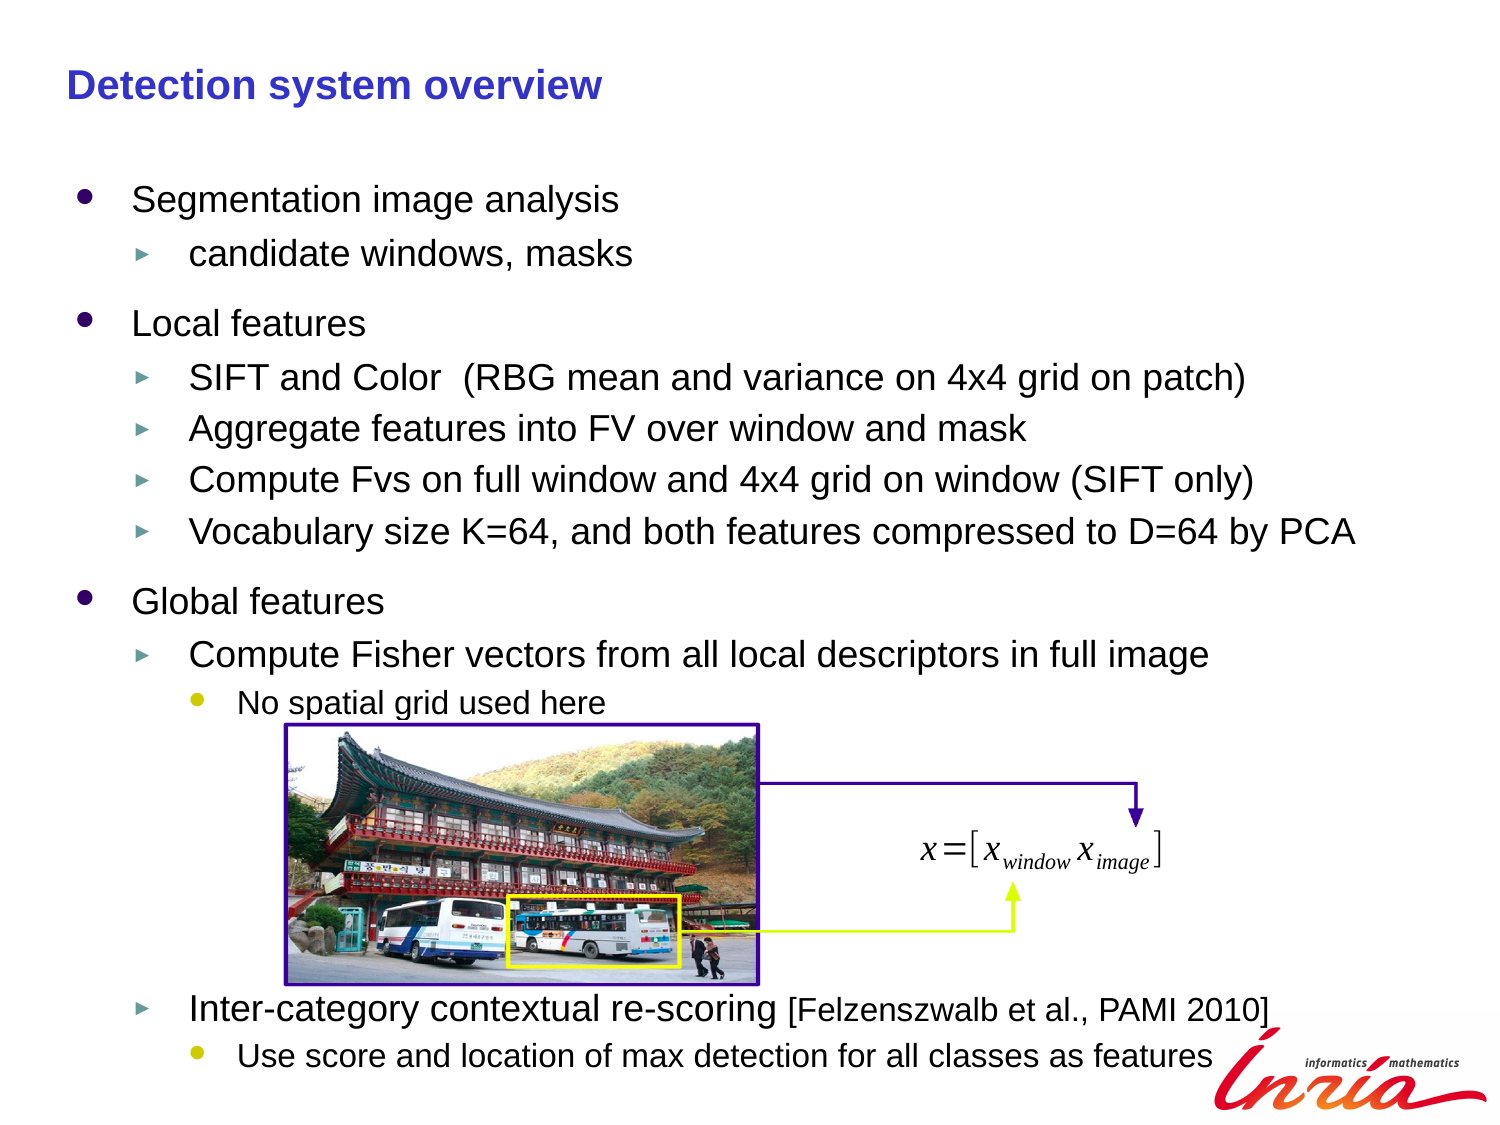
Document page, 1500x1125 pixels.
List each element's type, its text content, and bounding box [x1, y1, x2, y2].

title Detection system overview [51, 46, 1459, 123]
chart [912, 827, 1169, 875]
picture [1425, 1012, 1500, 1125]
picture [279, 720, 1188, 993]
text_box [776, 827, 1211, 878]
list Segmentation image analysis candidate windows, masks Local features SIFT and Color (RBG mean and variance on 4x4 grid on patch) Aggregate features into FV over window and mask Compute Fvs on full window and 4x4 grid on window (SIFT only) Vocabulary size K=64, and both features compressed to D=64 by PCA Global features Compute Fisher vectors from all local descriptors in full image No spatial grid used here Inter-category contextual re-scoring [Felzenszwalb et al., PAMI 2010] Use score and location of max detection for all classes as features [75, 178, 1425, 1125]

**THE TASK**
Write the records out again with "bounding box" changed to "enclosing rectangle" and nothing else altered. Omit the pictures.

**FINISHED ANSWER**
Document page, 1500x1125 pixels.
List each element's type, its text content, and enclosing rectangle [x1, y1, x2, y2].

title Detection system overview [51, 46, 1459, 123]
chart [912, 827, 1169, 875]
picture [1425, 1012, 1500, 1125]
picture [279, 720, 1188, 993]
text_box [776, 827, 1211, 878]
list Segmentation image analysis candidate windows, masks Local features SIFT and Color (RBG mean and variance on 4x4 grid on patch) Aggregate features into FV over window and mask Compute Fvs on full window and 4x4 grid on window (SIFT only) Vocabulary size K=64, and both features compressed to D=64 by PCA Global features Compute Fisher vectors from all local descriptors in full image No spatial grid used here Inter-category contextual re-scoring [Felzenszwalb et al., PAMI 2010] Use score and location of max detection for all classes as features [75, 178, 1425, 1125]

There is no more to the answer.